Ten minutes passed and nothing happened, save for the space growing warmer.
We were still, under thousands of tons of dirt and mud and water.
People use this dirt and mud and water every day, to get one place or another. They walk across it and one by one their footsteps bend the earth like a metal girder buckling under an extreme weight, until it presses against the top of a train that has stopped underground and begins crushing it. The people above continue to walk and drive and bike and the dirt and mud and water continue to crush the train. Eventually, where once there was a tunnel there will be earth. The train starts up again and begins moving through the collected mud. The engines weaken and the wheels lose grip, and the train moves slowly, too slowly, but unmistakably, through the mud and the dirt and the water until, piece by piece, it emerges, and begins to pick up speed one again. It stops at the next station without fail, its doors lining up perfectly with the expectant travelers who have gathered in particular spots on the platform in anticipation.

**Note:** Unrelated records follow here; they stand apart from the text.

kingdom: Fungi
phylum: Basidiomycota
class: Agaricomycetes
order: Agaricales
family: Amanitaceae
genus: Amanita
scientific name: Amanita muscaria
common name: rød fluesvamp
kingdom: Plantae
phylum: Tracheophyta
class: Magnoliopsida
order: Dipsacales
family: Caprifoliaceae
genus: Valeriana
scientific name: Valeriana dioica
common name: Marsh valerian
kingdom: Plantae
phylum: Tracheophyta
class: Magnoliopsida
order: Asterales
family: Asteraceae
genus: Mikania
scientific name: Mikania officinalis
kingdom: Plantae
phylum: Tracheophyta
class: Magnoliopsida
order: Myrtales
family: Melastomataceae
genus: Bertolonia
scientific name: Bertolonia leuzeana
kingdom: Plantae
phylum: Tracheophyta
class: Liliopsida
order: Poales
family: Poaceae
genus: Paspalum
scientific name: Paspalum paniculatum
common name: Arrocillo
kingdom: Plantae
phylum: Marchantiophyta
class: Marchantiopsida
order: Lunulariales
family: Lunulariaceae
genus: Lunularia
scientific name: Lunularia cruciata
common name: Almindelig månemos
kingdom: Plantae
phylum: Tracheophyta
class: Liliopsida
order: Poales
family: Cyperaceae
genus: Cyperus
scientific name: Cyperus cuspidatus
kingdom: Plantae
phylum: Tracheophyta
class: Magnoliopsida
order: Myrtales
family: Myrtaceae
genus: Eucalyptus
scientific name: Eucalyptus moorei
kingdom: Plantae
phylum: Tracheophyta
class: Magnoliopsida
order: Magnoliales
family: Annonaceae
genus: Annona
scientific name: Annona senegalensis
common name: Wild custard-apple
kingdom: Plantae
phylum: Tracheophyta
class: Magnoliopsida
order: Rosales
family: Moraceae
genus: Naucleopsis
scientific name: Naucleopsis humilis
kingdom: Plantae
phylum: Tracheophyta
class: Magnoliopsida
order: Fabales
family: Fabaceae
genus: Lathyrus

There’s a rock on the beach of Inner Hope that is bigger than the others and harder to climb. The trick is to approach it from the cliff above and climb down, rather than attempting up the front of it.
If you walk across the beach, up the slipway, and through the secret thicket leading to the cliff, and if you’re careful down to the rock and walk up it to the front of it, you can stand or sit there for hours, until the sun starts to set and from miles away anyone looking on will see you against the red sky.